Defensive Riding: Bike riding is statistically a very safe activity – but you are vulnerable! Taking an active safety approach is the first ‘line of defence’ in maximising your own security on the road:
- against physical hazards – potholes, rubbish, glass, roadworks, poor road or bikeway design etc and…
- the dangerous driving of others.
Why an ‘active’ approach? Because safe bicycle use starts with the rider! We are responsible for the interactions we undertake with other road users. We really do need to look out for our own safety all the time! We recommend that all new commuting cyclists in particular:
- know the Road Rules – especially the new Cycling Laws.
- become familiar with ‘Cycle Instead: A Guide for New & Rusty Riders’
- try to do one of MAC/BicycleSA’s ‘Be Safe, Be Seen’ cycling safety courses or undertake similar ‘safe cycling’ training
- ride with a ‘commuting buddy’ to help learn your route.
The reality is that – unlike motorists – bicycle users are not enclosed in a tin box providing some collision protection. Bicycle users are quite vulnerable to the careless behaviour of other road users. Police can’t be everywhere all of the time to monitor such behaviour. So ride alert & ride defensively!
Defensive Riding is… Very much about taking as much personal responsibility as you can for your own safety & for the safety of others. Bicycle use is very ‘public’ – everyone can see what you are doing & the decisions you are making. An active approach to bicycle safety is a great opportunity to ‘model’ the responsible behaviour we want to see in others:
- know & observe the road rules – both the general ones and those that apply to bicycle use
ring your bell when approaching & passing others, especially when approaching & passing pedestrians on the bike path!
- look around & stay alert at all time – a mirror is strongly recommended!
- stay visible in left & right turn situations – position yourself ahead of waiting traffic or take the footpath if necessary when approaching difficult turning situations.
- be conscious of your position on the road, particularly around heavy vehicles & trucks
- be considerate & responsible on the footpath – if you are on your bike, the law makes it clear that you are responsible for the safety of the pedestrians around you.
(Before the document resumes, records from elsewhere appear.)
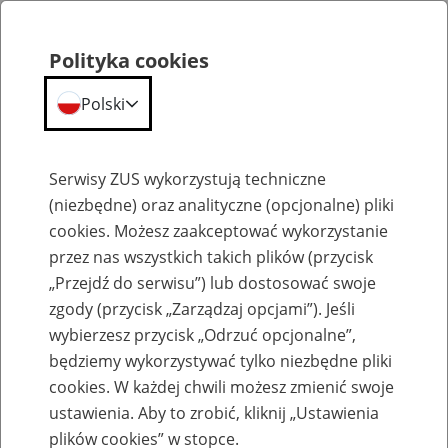
Polityka cookies
Polski
Menu
Szukaj
Serwisy ZUS wykorzystują techniczne
(niezbędne) oraz analityczne (opcjonalne) pliki
cookies. Możesz zaakceptować wykorzystanie
Szkolenia
przez nas wszystkich takich plików (przycisk
„Przejdź do serwisu”) lub dostosować swoje
zgody (przycisk „Zarządzaj opcjami”). Jeśli
wybierzesz przycisk „Odrzuć opcjonalne”,
będziemy wykorzystywać tylko niezbędne pliki
cookies. W każdej chwili możesz zmienić swoje
Zaproś ZUS do siebie - zakładanie profili
ustawienia. Aby to zrobić, kliknij „Ustawienia
eZUS w siedzibie Twojej firmy
plików cookies” w stopce.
Maintain bikeway etiquette, be considerate & know the rules for approaching & passing pedestrians.
- use a Greenway or bike path if you are not confident on the road and if one is available
- don’t ignore red lights or stop signs
- use your lights day & night. The law requires you to use bright red & white lights at night & you are encouraged to wear brightly coloured & reflective clothing too. However about 60% of car/bike collisions occur from the front (the classic ‘turning across’ collision) and during daylight hours! So we encourage your use of a bright flashing white light at the front of your bike during daylight hours too!
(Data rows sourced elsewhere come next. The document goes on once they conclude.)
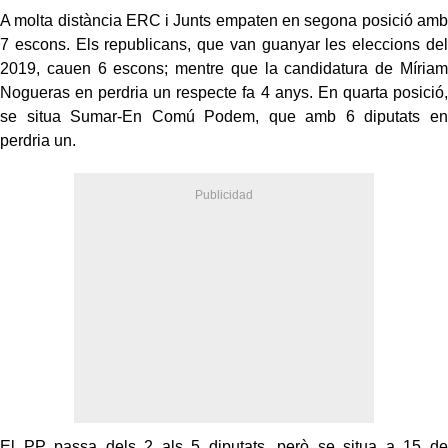
A molta distància ERC i Junts empaten en segona posició amb
7 escons. Els republicans, que van guanyar les eleccions del
2019, cauen 6 escons; mentre que la candidatura de Míriam
Nogueras en perdria un respecte fa 4 anys. En quarta posició,
se situa Sumar-En Comú Podem, que amb 6 diputats en
perdria un.
El PP passa dels 2 als 5 diputats, però se situa a 15 de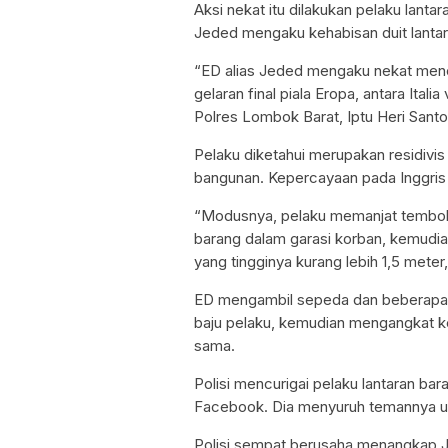
Aksi nekat itu dilakukan pelaku lanta
Jeded mengaku kehabisan duit lantara
“ED alias Jeded mengaku nekat mencur
gelaran final piala Eropa, antara Ital
Polres Lombok Barat, Iptu Heri Santos
Pelaku diketahui merupakan residivi
bangunan. Kepercayaan pada Inggris 
“Modusnya, pelaku memanjat tembok k
barang dalam garasi korban, kemudi
yang tingginya kurang lebih 1,5 meter,
ED mengambil sepeda dan beberapa 
baju pelaku, kemudian mengangkat kel
sama.
Polisi mencurigai pelaku lantaran barang
Facebook. Dia menyuruh temannya un
Polisi sempat berusaha menangkap Je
The New Footpath Cycling Rules… “Cyclists of all ages are allowed to ride on footpaths. Footpaths provide a safe and sometimes more direct alternative for cyclists. When riding on a footpath or shared path, a cyclist must:
- Keep to the left unless it is impracticable to do so
- Give way to any pedestrian on the footpath or shared path
- Give a warning (by bell, horn or other means) to pedestrians or others using the footpath, if it is necessary to avert danger.
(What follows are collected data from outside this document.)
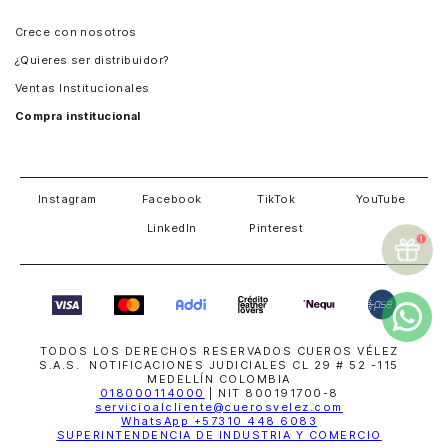
Panamá
Crece con nosotros
Guatemala
¿Quieres ser distribuidor?
Estados Unidos
Ventas Institucionales
Salvador
Compra institucional
Costa Rica
Instagram
Facebook
TikTok
YouTube
LinkedIn
Pinterest
TODOS LOS DERECHOS RESERVADOS CUEROS VÉLEZ
S.A.S. NOTIFICACIONES JUDICIALES CL 29 # 52 -115
MEDELLÍN COLOMBIA
018000114000
| NIT 800191700-8
servicioalcliente@cuerosvelez.com
WhatsApp
+57310 448 6083
SUPERINTENDENCIA DE INDUSTRIA Y COMERCIO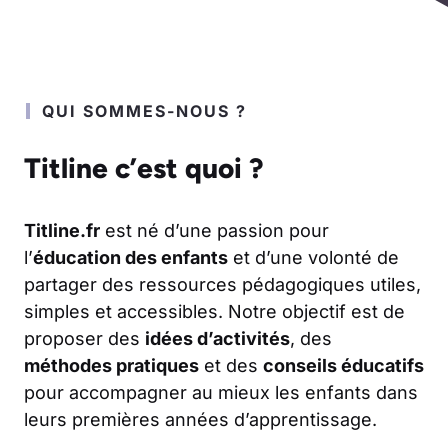
QUI SOMMES-NOUS ?
Titline c’est quoi ?
Titline.fr
est né d’une passion pour
l’
éducation des enfants
et d’une volonté de
partager des ressources pédagogiques utiles,
simples et accessibles. Notre objectif est de
proposer des
idées d’activités
, des
méthodes pratiques
et des
conseils éducatifs
pour accompagner au mieux les enfants dans
leurs premières années d’apprentissage.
It is still an offence for a cyclist to ride where a sign prohibits bicycle riding on footpaths which are considered unsuitable for shared use.”
The PortBUG suggests… There are a number of very good reasons why we might take advantage of SA’s footpath riding laws. However we suggest only riding on the footpath when you feel it may enhance your own safety. This will always be a subjective decision based on judgement and past experience – as it indeed should be! We are just suggesting that you always balance your right to use the footpath with consideration for other users. Remember – you can also walk you bike those last few metres to the coffee shop, or get off and walk your bike if the footpath is narrow or congested.